### WHAT IS ASKED
Set out the rows below as a numbered list, leaving out every blank line.

******************************

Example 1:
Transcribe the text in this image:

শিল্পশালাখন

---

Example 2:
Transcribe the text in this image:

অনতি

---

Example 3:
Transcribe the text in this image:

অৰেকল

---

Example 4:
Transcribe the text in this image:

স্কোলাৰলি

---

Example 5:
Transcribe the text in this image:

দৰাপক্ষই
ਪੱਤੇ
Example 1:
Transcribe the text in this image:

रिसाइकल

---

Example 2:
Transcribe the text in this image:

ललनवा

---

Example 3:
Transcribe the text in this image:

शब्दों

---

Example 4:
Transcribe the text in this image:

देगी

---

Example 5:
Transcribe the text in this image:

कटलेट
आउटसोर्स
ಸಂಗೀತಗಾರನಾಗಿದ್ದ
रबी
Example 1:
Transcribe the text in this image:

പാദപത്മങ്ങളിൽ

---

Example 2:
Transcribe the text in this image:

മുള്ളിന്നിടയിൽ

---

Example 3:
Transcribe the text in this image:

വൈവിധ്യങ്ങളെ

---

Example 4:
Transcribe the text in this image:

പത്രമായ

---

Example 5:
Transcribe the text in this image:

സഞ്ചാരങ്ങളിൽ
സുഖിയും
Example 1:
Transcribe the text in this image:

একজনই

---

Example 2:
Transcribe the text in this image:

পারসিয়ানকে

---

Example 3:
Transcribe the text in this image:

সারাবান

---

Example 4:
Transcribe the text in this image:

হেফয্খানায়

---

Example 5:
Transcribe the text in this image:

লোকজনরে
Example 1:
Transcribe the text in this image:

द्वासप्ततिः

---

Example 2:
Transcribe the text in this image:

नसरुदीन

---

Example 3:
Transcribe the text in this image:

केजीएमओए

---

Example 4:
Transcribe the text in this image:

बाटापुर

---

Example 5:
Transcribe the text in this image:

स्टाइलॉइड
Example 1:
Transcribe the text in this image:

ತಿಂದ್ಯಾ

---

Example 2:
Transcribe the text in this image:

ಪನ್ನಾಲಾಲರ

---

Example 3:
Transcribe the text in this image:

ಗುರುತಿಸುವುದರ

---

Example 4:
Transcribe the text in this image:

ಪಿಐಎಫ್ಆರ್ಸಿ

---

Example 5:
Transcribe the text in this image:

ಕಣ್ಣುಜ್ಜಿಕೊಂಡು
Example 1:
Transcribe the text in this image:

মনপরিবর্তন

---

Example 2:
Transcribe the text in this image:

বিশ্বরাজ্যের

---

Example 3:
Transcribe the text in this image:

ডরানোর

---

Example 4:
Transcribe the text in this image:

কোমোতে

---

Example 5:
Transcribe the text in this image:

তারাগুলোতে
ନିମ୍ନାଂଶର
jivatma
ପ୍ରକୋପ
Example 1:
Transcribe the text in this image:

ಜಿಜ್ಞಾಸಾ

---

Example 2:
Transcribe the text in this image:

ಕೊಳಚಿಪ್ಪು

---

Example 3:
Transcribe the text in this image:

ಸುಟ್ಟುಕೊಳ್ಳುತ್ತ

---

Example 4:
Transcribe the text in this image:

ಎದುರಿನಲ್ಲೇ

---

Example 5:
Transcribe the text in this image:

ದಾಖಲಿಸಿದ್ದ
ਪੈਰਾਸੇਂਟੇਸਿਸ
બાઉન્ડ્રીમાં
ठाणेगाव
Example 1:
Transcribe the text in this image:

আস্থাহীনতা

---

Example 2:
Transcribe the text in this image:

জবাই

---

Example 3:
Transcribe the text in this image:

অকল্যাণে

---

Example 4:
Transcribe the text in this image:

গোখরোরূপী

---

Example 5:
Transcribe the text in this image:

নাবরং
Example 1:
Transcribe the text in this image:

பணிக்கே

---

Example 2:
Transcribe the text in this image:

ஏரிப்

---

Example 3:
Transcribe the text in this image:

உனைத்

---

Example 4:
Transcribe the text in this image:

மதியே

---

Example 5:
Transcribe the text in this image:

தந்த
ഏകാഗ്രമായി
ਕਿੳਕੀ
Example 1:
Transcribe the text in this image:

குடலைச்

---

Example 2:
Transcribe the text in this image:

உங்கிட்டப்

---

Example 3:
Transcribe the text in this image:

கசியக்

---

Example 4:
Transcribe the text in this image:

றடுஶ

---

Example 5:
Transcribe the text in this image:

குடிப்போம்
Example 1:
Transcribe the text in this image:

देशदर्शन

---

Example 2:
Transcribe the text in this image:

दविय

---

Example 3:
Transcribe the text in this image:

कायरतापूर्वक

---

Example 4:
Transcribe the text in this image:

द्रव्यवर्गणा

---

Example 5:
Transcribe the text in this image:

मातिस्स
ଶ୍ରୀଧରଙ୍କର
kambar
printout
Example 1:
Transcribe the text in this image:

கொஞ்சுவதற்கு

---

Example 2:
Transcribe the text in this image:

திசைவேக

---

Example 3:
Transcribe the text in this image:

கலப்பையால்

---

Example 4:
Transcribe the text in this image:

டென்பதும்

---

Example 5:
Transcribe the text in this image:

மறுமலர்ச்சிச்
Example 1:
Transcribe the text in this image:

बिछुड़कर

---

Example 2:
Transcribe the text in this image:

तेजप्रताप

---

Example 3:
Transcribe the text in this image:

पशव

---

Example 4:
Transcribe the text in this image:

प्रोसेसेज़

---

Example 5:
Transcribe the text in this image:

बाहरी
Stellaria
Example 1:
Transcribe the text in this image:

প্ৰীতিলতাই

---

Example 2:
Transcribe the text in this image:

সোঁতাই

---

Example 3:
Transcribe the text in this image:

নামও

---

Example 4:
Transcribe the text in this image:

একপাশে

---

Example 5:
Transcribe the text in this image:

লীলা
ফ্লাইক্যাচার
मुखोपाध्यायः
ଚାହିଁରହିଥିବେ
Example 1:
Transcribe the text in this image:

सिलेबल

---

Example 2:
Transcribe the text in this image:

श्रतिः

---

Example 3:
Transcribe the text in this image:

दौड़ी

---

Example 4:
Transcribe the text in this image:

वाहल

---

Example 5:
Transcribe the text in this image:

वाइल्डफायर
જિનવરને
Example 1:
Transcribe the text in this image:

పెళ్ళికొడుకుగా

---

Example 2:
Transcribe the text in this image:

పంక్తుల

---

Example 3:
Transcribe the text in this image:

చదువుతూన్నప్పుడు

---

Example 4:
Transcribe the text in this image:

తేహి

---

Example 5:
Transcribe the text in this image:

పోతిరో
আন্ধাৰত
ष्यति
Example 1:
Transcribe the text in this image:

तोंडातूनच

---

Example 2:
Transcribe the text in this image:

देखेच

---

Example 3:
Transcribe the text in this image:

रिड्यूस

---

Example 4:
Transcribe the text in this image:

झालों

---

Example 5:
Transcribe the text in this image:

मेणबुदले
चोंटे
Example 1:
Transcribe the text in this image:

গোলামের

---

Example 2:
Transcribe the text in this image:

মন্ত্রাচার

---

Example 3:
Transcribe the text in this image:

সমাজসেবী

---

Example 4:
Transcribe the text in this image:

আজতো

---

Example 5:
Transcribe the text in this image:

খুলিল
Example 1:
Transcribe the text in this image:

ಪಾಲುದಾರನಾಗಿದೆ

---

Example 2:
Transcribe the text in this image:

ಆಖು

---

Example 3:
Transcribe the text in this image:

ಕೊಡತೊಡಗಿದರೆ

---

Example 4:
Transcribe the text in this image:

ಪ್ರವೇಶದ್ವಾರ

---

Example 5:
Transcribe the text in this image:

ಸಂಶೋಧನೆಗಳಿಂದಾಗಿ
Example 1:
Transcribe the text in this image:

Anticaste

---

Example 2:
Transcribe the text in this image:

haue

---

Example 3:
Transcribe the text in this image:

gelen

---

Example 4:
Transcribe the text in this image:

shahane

******************************

### EXERCISE SOLUTION
1. Example 1:
2. Transcribe the text in this image:
3. শিল্পশালাখন
4. ---
5. Example 2:
6. Transcribe the text in this image:
7. অনতি
8. ---
9. Example 3:
10. Transcribe the text in this image:
11. অৰেকল
12. ---
13. Example 4:
14. Transcribe the text in this image:
15. স্কোলাৰলি
16. ---
17. Example 5:
18. Transcribe the text in this image:
19. দৰাপক্ষই
20. ਪੱਤੇ
21. Example 1:
22. Transcribe the text in this image:
23. रिसाइकल
24. ---
25. Example 2:
26. Transcribe the text in this image:
27. ललनवा
28. ---
29. Example 3:
30. Transcribe the text in this image:
31. शब्दों
32. ---
33. Example 4:
34. Transcribe the text in this image:
35. देगी
36. ---
37. Example 5:
38. Transcribe the text in this image:
39. कटलेट
40. आउटसोर्स
41. ಸಂಗೀತಗಾರನಾಗಿದ್ದ
42. रबी
43. Example 1:
44. Transcribe the text in this image:
45. പാദപത്മങ്ങളിൽ
46. ---
47. Example 2:
48. Transcribe the text in this image:
49. മുള്ളിന്നിടയിൽ
50. ---
51. Example 3:
52. Transcribe the text in this image:
53. വൈവിധ്യങ്ങളെ
54. ---
55. Example 4:
56. Transcribe the text in this image:
57. പത്രമായ
58. ---
59. Example 5:
60. Transcribe the text in this image:
61. സഞ്ചാരങ്ങളിൽ
62. സുഖിയും
63. Example 1:
64. Transcribe the text in this image:
65. একজনই
66. ---
67. Example 2:
68. Transcribe the text in this image:
69. পারসিয়ানকে
70. ---
71. Example 3:
72. Transcribe the text in this image:
73. সারাবান
74. ---
75. Example 4:
76. Transcribe the text in this image:
77. হেফয্খানায়
78. ---
79. Example 5:
80. Transcribe the text in this image:
81. লোকজনরে
82. Example 1:
83. Transcribe the text in this image:
84. द्वासप्ततिः
85. ---
86. Example 2:
87. Transcribe the text in this image:
88. नसरुदीन
89. ---
90. Example 3:
91. Transcribe the text in this image:
92. केजीएमओए
93. ---
94. Example 4:
95. Transcribe the text in this image:
96. बाटापुर
97. ---
98. Example 5:
99. Transcribe the text in this image:
100. स्टाइलॉइड
101. Example 1:
102. Transcribe the text in this image:
103. ತಿಂದ್ಯಾ
104. ---
105. Example 2:
106. Transcribe the text in this image:
107. ಪನ್ನಾಲಾಲರ
108. ---
109. Example 3:
110. Transcribe the text in this image:
111. ಗುರುತಿಸುವುದರ
112. ---
113. Example 4:
114. Transcribe the text in this image:
115. ಪಿಐಎಫ್ಆರ್ಸಿ
116. ---
117. Example 5:
118. Transcribe the text in this image:
119. ಕಣ್ಣುಜ್ಜಿಕೊಂಡು
120. Example 1:
121. Transcribe the text in this image:
122. মনপরিবর্তন
123. ---
124. Example 2:
125. Transcribe the text in this image:
126. বিশ্বরাজ্যের
127. ---
128. Example 3:
129. Transcribe the text in this image:
130. ডরানোর
131. ---
132. Example 4:
133. Transcribe the text in this image:
134. কোমোতে
135. ---
136. Example 5:
137. Transcribe the text in this image:
138. তারাগুলোতে
139. ନିମ୍ନାଂଶର
140. jivatma
141. ପ୍ରକୋପ
142. Example 1:
143. Transcribe the text in this image:
144. ಜಿಜ್ಞಾಸಾ
145. ---
146. Example 2:
147. Transcribe the text in this image:
148. ಕೊಳಚಿಪ್ಪು
149. ---
150. Example 3:
151. Transcribe the text in this image:
152. ಸುಟ್ಟುಕೊಳ್ಳುತ್ತ
153. ---
154. Example 4:
155. Transcribe the text in this image:
156. ಎದುರಿನಲ್ಲೇ
157. ---
158. Example 5:
159. Transcribe the text in this image:
160. ದಾಖಲಿಸಿದ್ದ
161. ਪੈਰਾਸੇਂਟੇਸਿਸ
162. બાઉન્ડ્રીમાં
163. ठाणेगाव
164. Example 1:
165. Transcribe the text in this image:
166. আস্থাহীনতা
167. ---
168. Example 2:
169. Transcribe the text in this image:
170. জবাই
171. ---
172. Example 3:
173. Transcribe the text in this image:
174. অকল্যাণে
175. ---
176. Example 4:
177. Transcribe the text in this image:
178. গোখরোরূপী
179. ---
180. Example 5:
181. Transcribe the text in this image:
182. নাবরং
183. Example 1:
184. Transcribe the text in this image:
185. பணிக்கே
186. ---
187. Example 2:
188. Transcribe the text in this image:
189. ஏரிப்
190. ---
191. Example 3:
192. Transcribe the text in this image:
193. உனைத்
194. ---
195. Example 4:
196. Transcribe the text in this image:
197. மதியே
198. ---
199. Example 5:
200. Transcribe the text in this image:
201. தந்த
202. ഏകാഗ്രമായി
203. ਕਿੳਕੀ
204. Example 1:
205. Transcribe the text in this image:
206. குடலைச்
207. ---
208. Example 2:
209. Transcribe the text in this image:
210. உங்கிட்டப்
211. ---
212. Example 3:
213. Transcribe the text in this image:
214. கசியக்
215. ---
216. Example 4:
217. Transcribe the text in this image:
218. றடுஶ
219. ---
220. Example 5:
221. Transcribe the text in this image:
222. குடிப்போம்
223. Example 1:
224. Transcribe the text in this image:
225. देशदर्शन
226. ---
227. Example 2:
228. Transcribe the text in this image:
229. दविय
230. ---
231. Example 3:
232. Transcribe the text in this image:
233. कायरतापूर्वक
234. ---
235. Example 4:
236. Transcribe the text in this image:
237. द्रव्यवर्गणा
238. ---
239. Example 5:
240. Transcribe the text in this image:
241. मातिस्स
242. ଶ୍ରୀଧରଙ୍କର
243. kambar
244. printout
245. Example 1:
246. Transcribe the text in this image:
247. கொஞ்சுவதற்கு
248. ---
249. Example 2:
250. Transcribe the text in this image:
251. திசைவேக
252. ---
253. Example 3:
254. Transcribe the text in this image:
255. கலப்பையால்
256. ---
257. Example 4:
258. Transcribe the text in this image:
259. டென்பதும்
260. ---
261. Example 5:
262. Transcribe the text in this image:
263. மறுமலர்ச்சிச்
264. Example 1:
265. Transcribe the text in this image:
266. बिछुड़कर
267. ---
268. Example 2:
269. Transcribe the text in this image:
270. तेजप्रताप
271. ---
272. Example 3:
273. Transcribe the text in this image:
274. पशव
275. ---
276. Example 4:
277. Transcribe the text in this image:
278. प्रोसेसेज़
279. ---
280. Example 5:
281. Transcribe the text in this image:
282. बाहरी
283. Stellaria
284. Example 1:
285. Transcribe the text in this image:
286. প্ৰীতিলতাই
287. ---
288. Example 2:
289. Transcribe the text in this image:
290. সোঁতাই
291. ---
292. Example 3:
293. Transcribe the text in this image:
294. নামও
295. ---
296. Example 4:
297. Transcribe the text in this image:
298. একপাশে
299. ---
300. Example 5:
301. Transcribe the text in this image:
302. লীলা
303. ফ্লাইক্যাচার
304. मुखोपाध्यायः
305. ଚାହିଁରହିଥିବେ
306. Example 1:
307. Transcribe the text in this image:
308. सिलेबल
309. ---
310. Example 2:
311. Transcribe the text in this image:
312. श्रतिः
313. ---
314. Example 3:
315. Transcribe the text in this image:
316. दौड़ी
317. ---
318. Example 4:
319. Transcribe the text in this image:
320. वाहल
321. ---
322. Example 5:
323. Transcribe the text in this image:
324. वाइल्डफायर
325. જિનવરને
326. Example 1:
327. Transcribe the text in this image:
328. పెళ్ళికొడుకుగా
329. ---
330. Example 2:
331. Transcribe the text in this image:
332. పంక్తుల
333. ---
334. Example 3:
335. Transcribe the text in this image:
336. చదువుతూన్నప్పుడు
337. ---
338. Example 4:
339. Transcribe the text in this image:
340. తేహి
341. ---
342. Example 5:
343. Transcribe the text in this image:
344. పోతిరో
345. আন্ধাৰত
346. ष्यति
347. Example 1:
348. Transcribe the text in this image:
349. तोंडातूनच
350. ---
351. Example 2:
352. Transcribe the text in this image:
353. देखेच
354. ---
355. Example 3:
356. Transcribe the text in this image:
357. रिड्यूस
358. ---
359. Example 4:
360. Transcribe the text in this image:
361. झालों
362. ---
363. Example 5:
364. Transcribe the text in this image:
365. मेणबुदले
366. चोंटे
367. Example 1:
368. Transcribe the text in this image:
369. গোলামের
370. ---
371. Example 2:
372. Transcribe the text in this image:
373. মন্ত্রাচার
374. ---
375. Example 3:
376. Transcribe the text in this image:
377. সমাজসেবী
378. ---
379. Example 4:
380. Transcribe the text in this image:
381. আজতো
382. ---
383. Example 5:
384. Transcribe the text in this image:
385. খুলিল
386. Example 1:
387. Transcribe the text in this image:
388. ಪಾಲುದಾರನಾಗಿದೆ
389. ---
390. Example 2:
391. Transcribe the text in this image:
392. ಆಖು
393. ---
394. Example 3:
395. Transcribe the text in this image:
396. ಕೊಡತೊಡಗಿದರೆ
397. ---
398. Example 4:
399. Transcribe the text in this image:
400. ಪ್ರವೇಶದ್ವಾರ
401. ---
402. Example 5:
403. Transcribe the text in this image:
404. ಸಂಶೋಧನೆಗಳಿಂದಾಗಿ
405. Example 1:
406. Transcribe the text in this image:
407. Anticaste
408. ---
409. Example 2:
410. Transcribe the text in this image:
411. haue
412. ---
413. Example 3:
414. Transcribe the text in this image:
415. gelen
416. ---
417. Example 4:
418. Transcribe the text in this image:
419. shahane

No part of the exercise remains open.